±92: Downtown Master Plans, 1932-2009

McLellan Building, 63 E. Congress (NW corner of Scott Ave. and Congress)

Master plans for development tend to be thick, boring documents full of subheadings, summaries, and appendices that few people read. But if they’re displayed the right way in the right place they can become works of art. That’s what four local artists discovered when they mounted an exhibit of over 100 master plans for downtown Tucson in a vacant storefront on that city’s main downtown street.

The exhibit featured realized and unrealized plans spanning the years 1932 to 2009 and borrowed from local libraries and city planners, architects, and collectors. The display included an interactive timeline highlighting local, national and world events, economic and social trends during the years the plans were conceived.

The exhibit was mounted in the front section of an empty storefront space, once the home of McLellan’s “five and dime” store, which closed in the 1970s, and now owned and occupied by John Wesley Miller Companies, a housing development company.

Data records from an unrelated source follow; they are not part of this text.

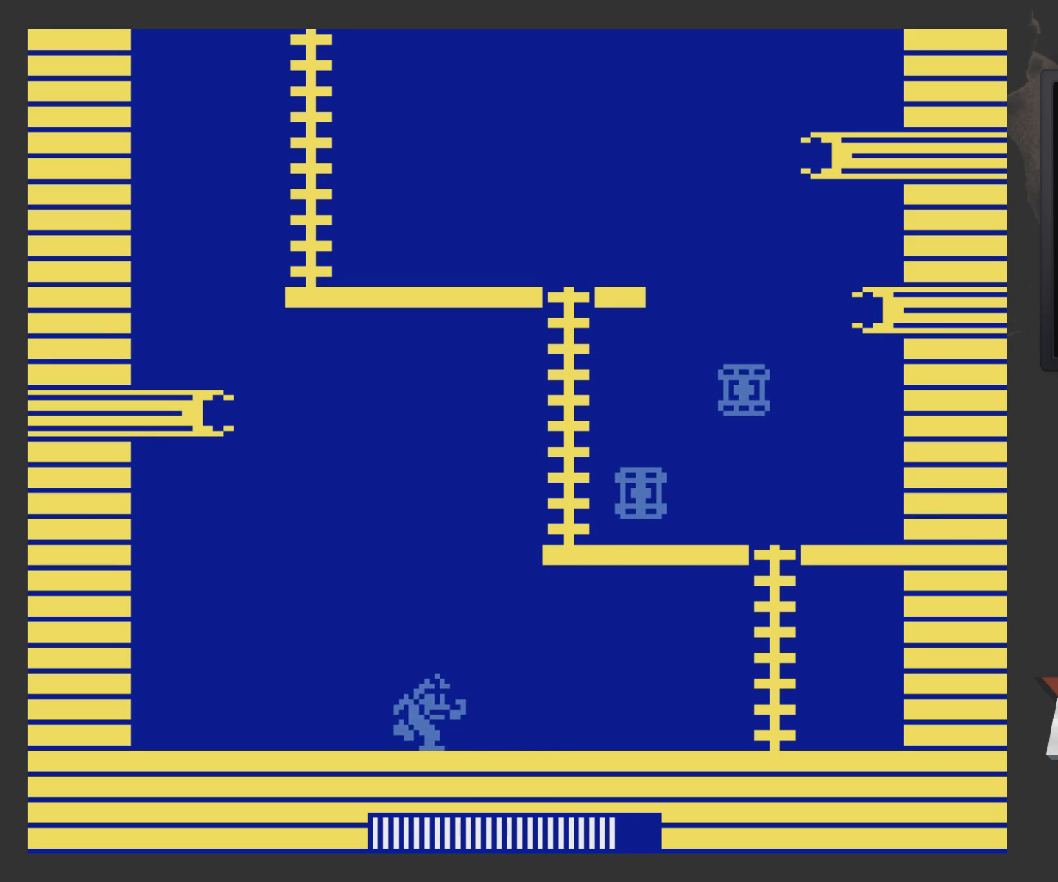
{"buttons": ["DPAD_RIGHT"], "left_stick": "center", "right_stick": "center", "events": [[133, "DPAD_RIGHT", "up"], [200, "DPAD_LEFT", "down"], [400, "DPAD_LEFT", "up"], [450, "DPAD_RIGHT", "down"]]}
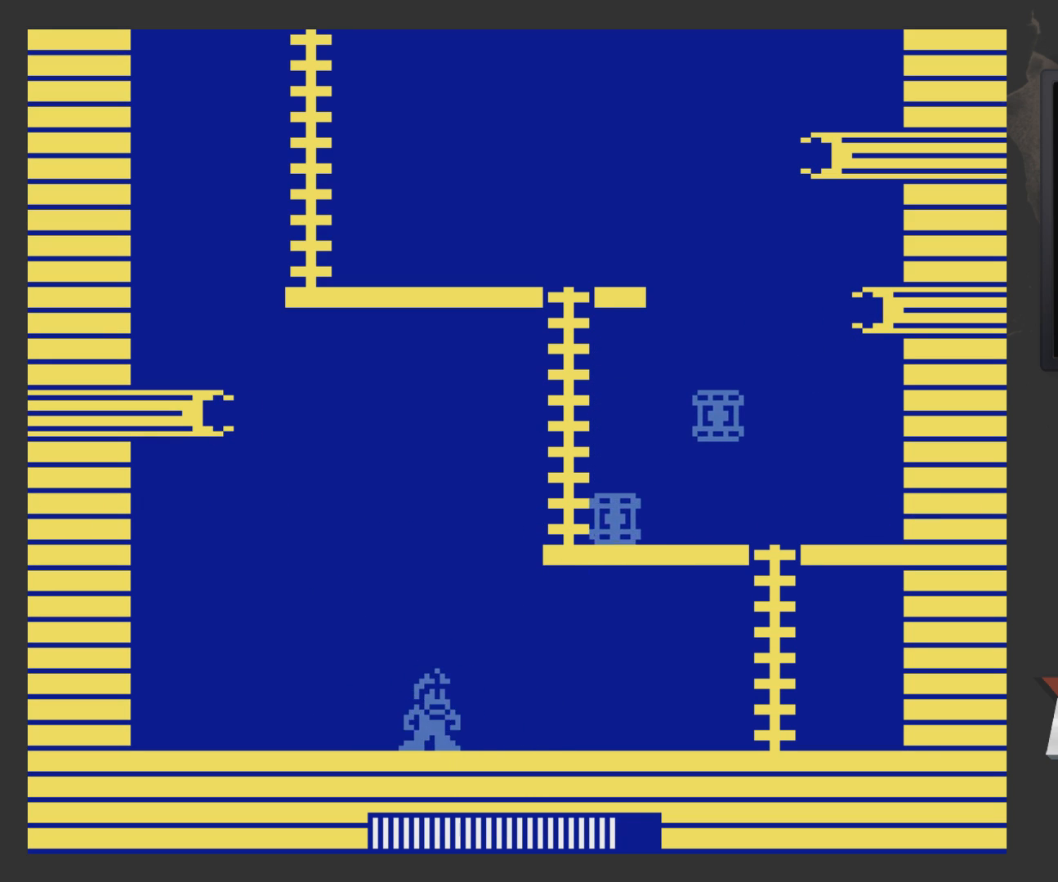
{"buttons": ["A", "X", "DPAD_RIGHT"], "left_stick": "center", "right_stick": "center", "events": [[183, "A", "down"], [250, "DPAD_LEFT", "down"], [250, "DPAD_RIGHT", "up"], [350, "DPAD_LEFT", "up"], [400, "DPAD_RIGHT", "down"], [450, "X", "down"]]}
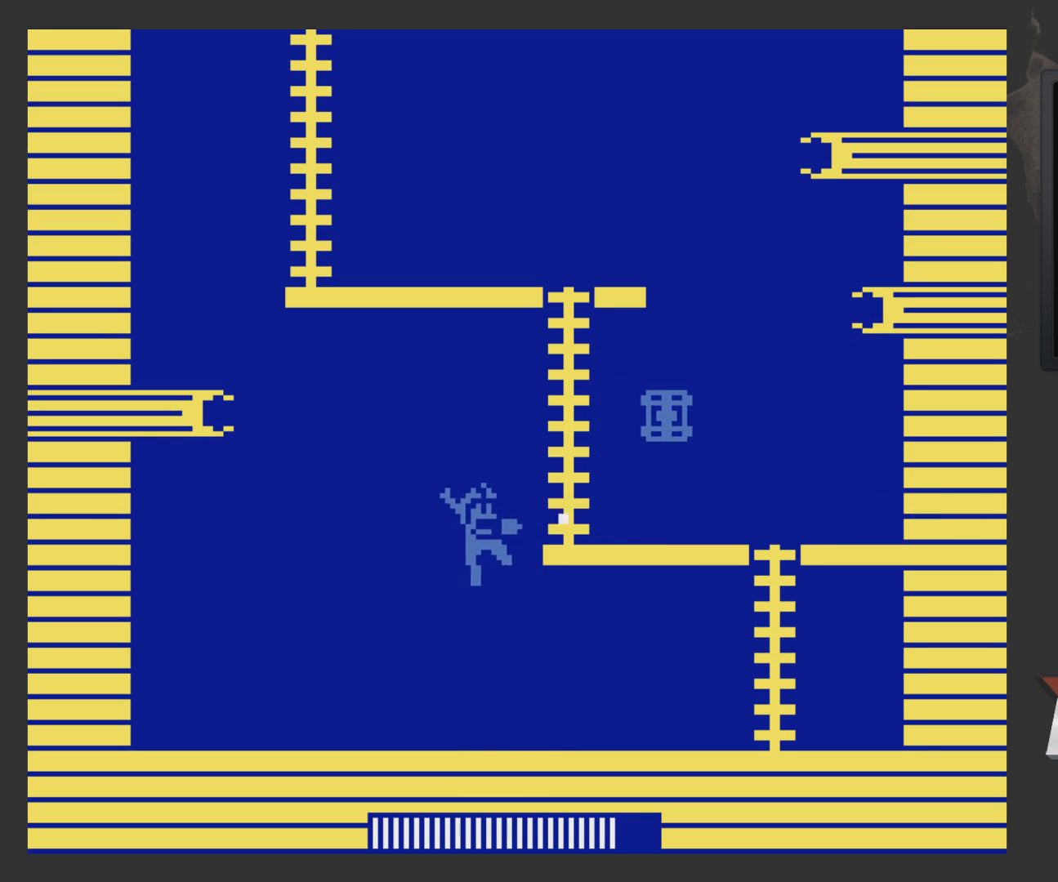
{"buttons": ["DPAD_RIGHT"], "left_stick": "center", "right_stick": "center", "events": [[50, "X", "up"], [100, "DPAD_RIGHT", "up"], [150, "DPAD_LEFT", "down"], [200, "DPAD_LEFT", "up"], [250, "DPAD_RIGHT", "down"], [400, "A", "up"]]}
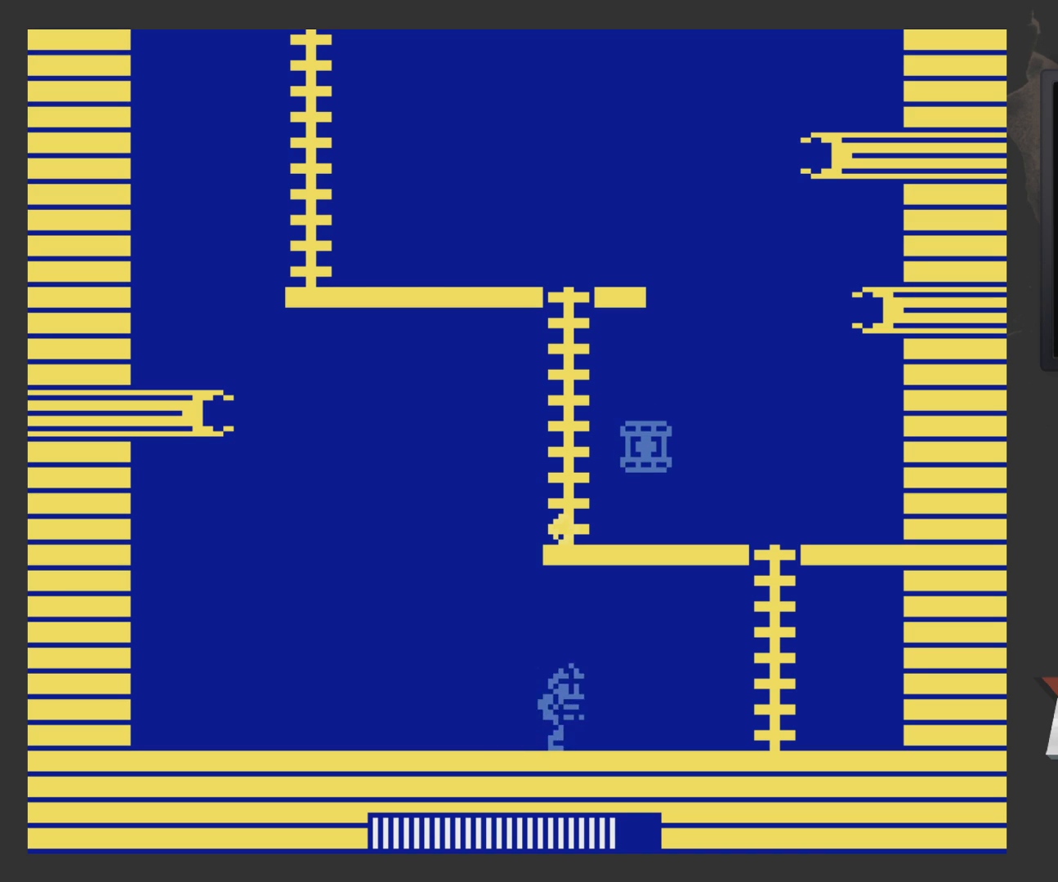
{"buttons": ["DPAD_RIGHT"], "left_stick": "center", "right_stick": "center", "events": []}
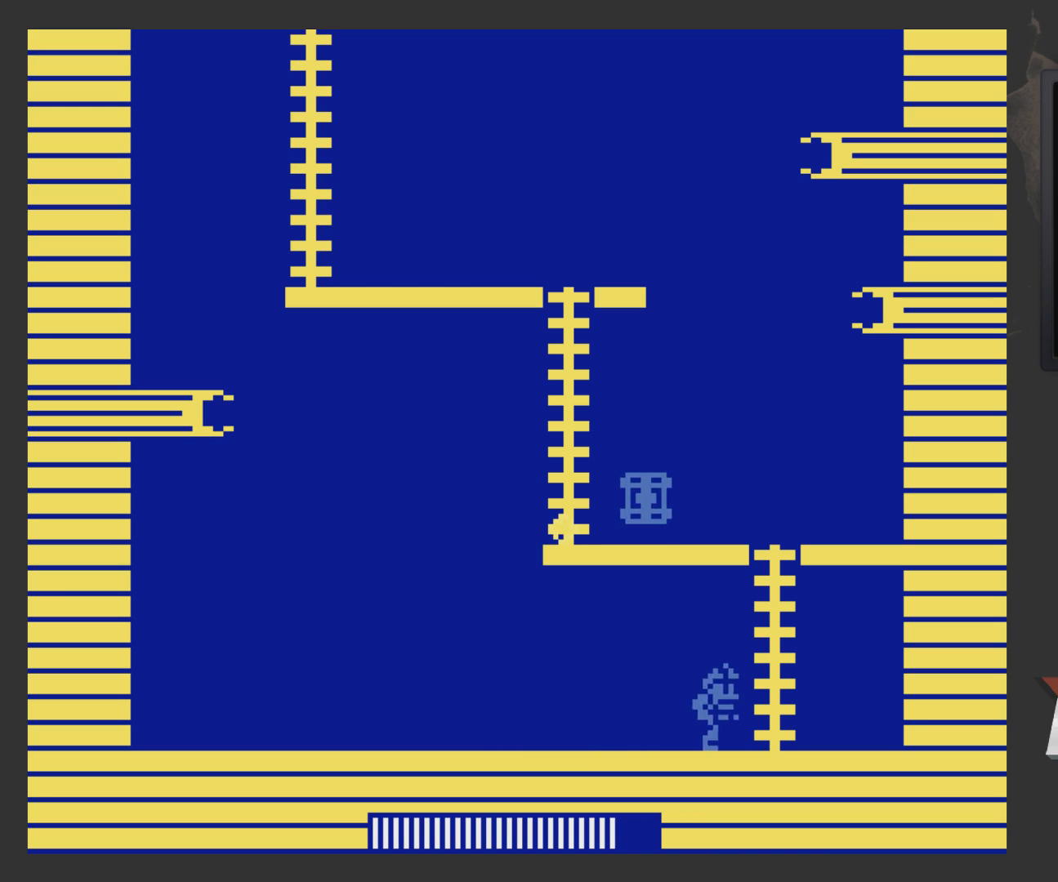
{"buttons": ["X", "DPAD_LEFT"], "left_stick": "center", "right_stick": "center", "events": [[33, "A", "down"], [150, "DPAD_UP", "down"], [250, "DPAD_RIGHT", "up"], [350, "A", "up"], [450, "DPAD_LEFT", "down"], [500, "DPAD_UP", "up"], [500, "X", "down"]]}
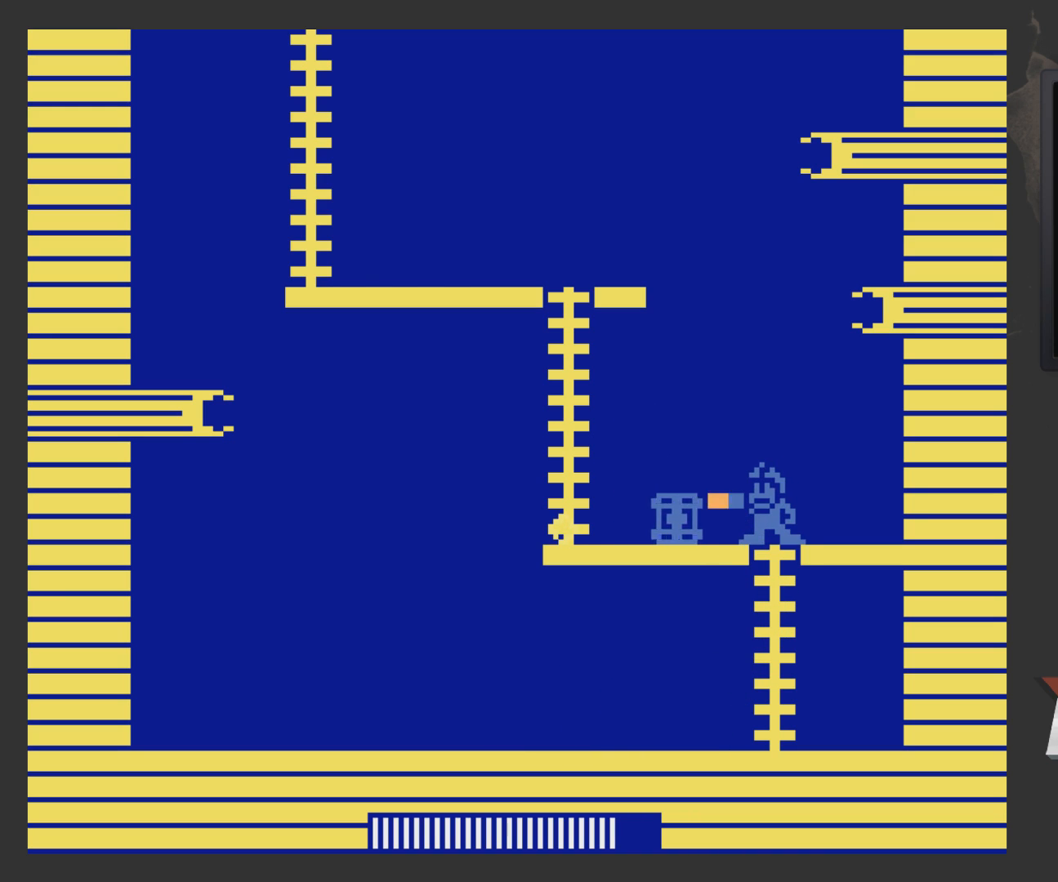
{"buttons": [], "left_stick": "center", "right_stick": "center", "events": [[50, "DPAD_LEFT", "up"], [100, "X", "up"], [200, "DPAD_LEFT", "down"], [283, "DPAD_LEFT", "up"]]}
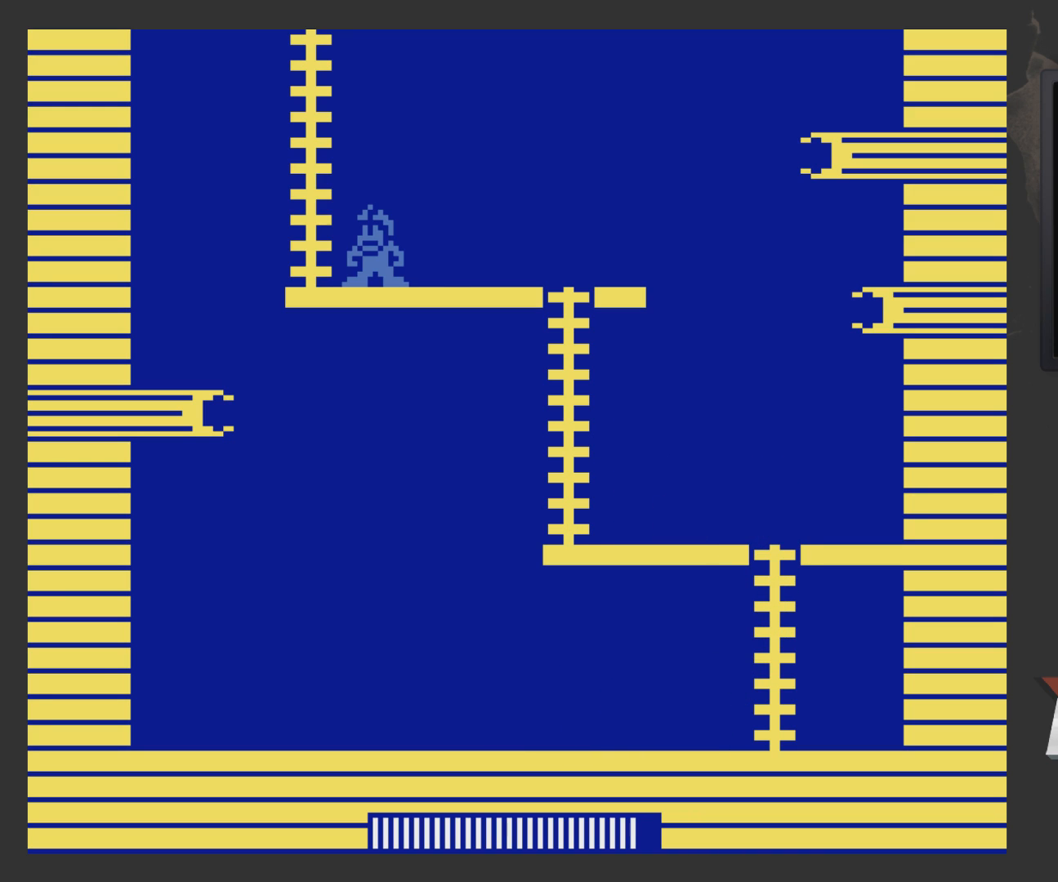
{"buttons": [], "left_stick": "center", "right_stick": "center", "events": []}
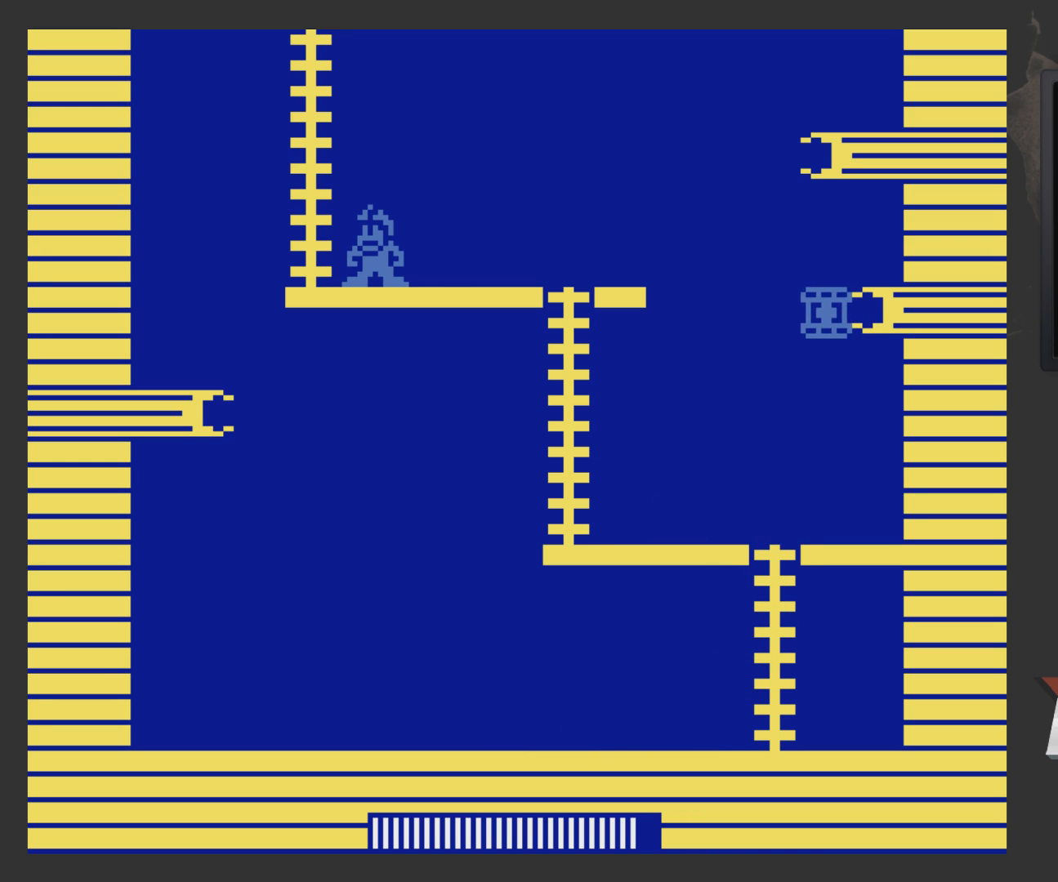
{"buttons": ["DPAD_UP", "DPAD_LEFT"], "left_stick": "center", "right_stick": "center", "events": [[167, "A", "down"], [283, "DPAD_LEFT", "down"], [333, "DPAD_UP", "down"], [433, "A", "up"]]}
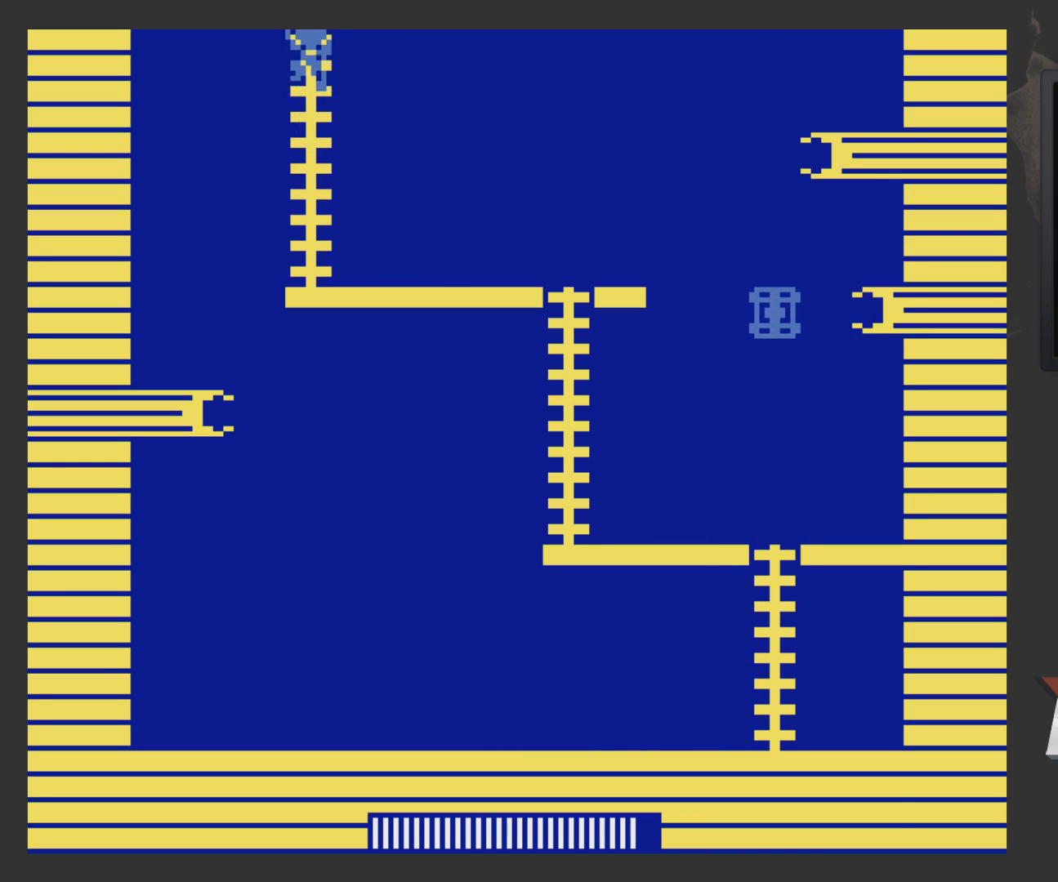
{"buttons": [], "left_stick": "center", "right_stick": "center", "events": [[333, "DPAD_UP", "up"], [383, "DPAD_LEFT", "up"]]}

Held over four Saturday evenings in October 2009, +/-92 drew over 700 viewers, a response that astounded the artists—Bill Mackey, Julie Ray, Rachelle Díaz and Kimi Eisele.

“The big surprise was the great number of people that showed up to read quite boring documents,” said Mackey, an artist and architect who collected the master plans. “I guess people still love to talk about ‘What if?’”

In mounting the exhibit, the artists wondered how a display of so many plans might make people rethink their relationship with downtown. Eisele, a writer and dancer and one of the show’s organizers, said, “I didn’t really understand what a master plan was, and that there are two main forces—politics and money—that have to come together perfectly to actually carry one through. I think being an artist is a bit easier than being an urban planner. We don’t really have to plan what we’re doing. We just do it.”

While controversies over both past and current downtown revitalization efforts likely fueled the public’s interest in the exhibit, the artists say their aim was also to present the issue in a neutral way.

“Rather than inviting a group of people to have a discussion about downtown’s past and future—one that would inevitably result in cynicism and complaining—we created a structure for people to explore the topic on multiple levels and in an entertaining and fun way,” said Ray.

In addition to adding events to the timeline, exhibit goers could “judge” existing downtown areas by placing color-coded dots on photographs of various spaces and events. They were also invited to fill out public input surveys about downtown re-development that a crew of performing office workers (called “The Apparatchiks”) promptly collected, processed, and filed. (All survey takers were rewarded a lollipop.) The artists also created a small booklet entitled “A Guide to the Master Plans of Downtown Tucson,” which highlighted 12 of the master plans, offered a brief history of master planning itself, and were sold for $5 each.

Monica Surfaro Spigelman, an exhibit goer and downtown Tucson enthusiast, shared, “The show was a genuine, creative exploration of our city’s many attempts at community place-making. For me, it provided an historical context for the so many projects that have impacted the relationship between Tucson people and structures…between our community and the natural desert environment.”

Anne-Marie Russell, executive director of Tucson’s Museum of Contemporary Art, called the show “a brilliant, community activist oriented conceptual art project” and “an ideal example of the power of art to engage and ultimately transform society.”

About the artists:

Worker Inc. (Bill Mackey): Created in 1995, Worker Inc. is a company that specializes in promoting change in the built environment. In 2007, Worker Inc. saw the need for science based research of the more mundane processes of popular culture and formed the Neighborhood Residents Resources Ethnography Studies Unit.

POP UP SPACES (Rachelle Diaz, Julie Ray): POP UP SPACES seeks to produce temporary, interactive, site-specific installations in empty spaces in which the visitors are not just expected to be passive viewers, but asked to be active participants. The goal of these art-based experiences is to enhance economic vitality and public engagement in downtown Tucson through promotion of the area’s culture, history, architecture and business community.

Design Co*op (Kimi Eisele, Bill Mackey): Design Co*op is a collective of Tucson- based architects, designers, and artists working across disciplines to raise public awareness of the value of affordable and appropriate urban design.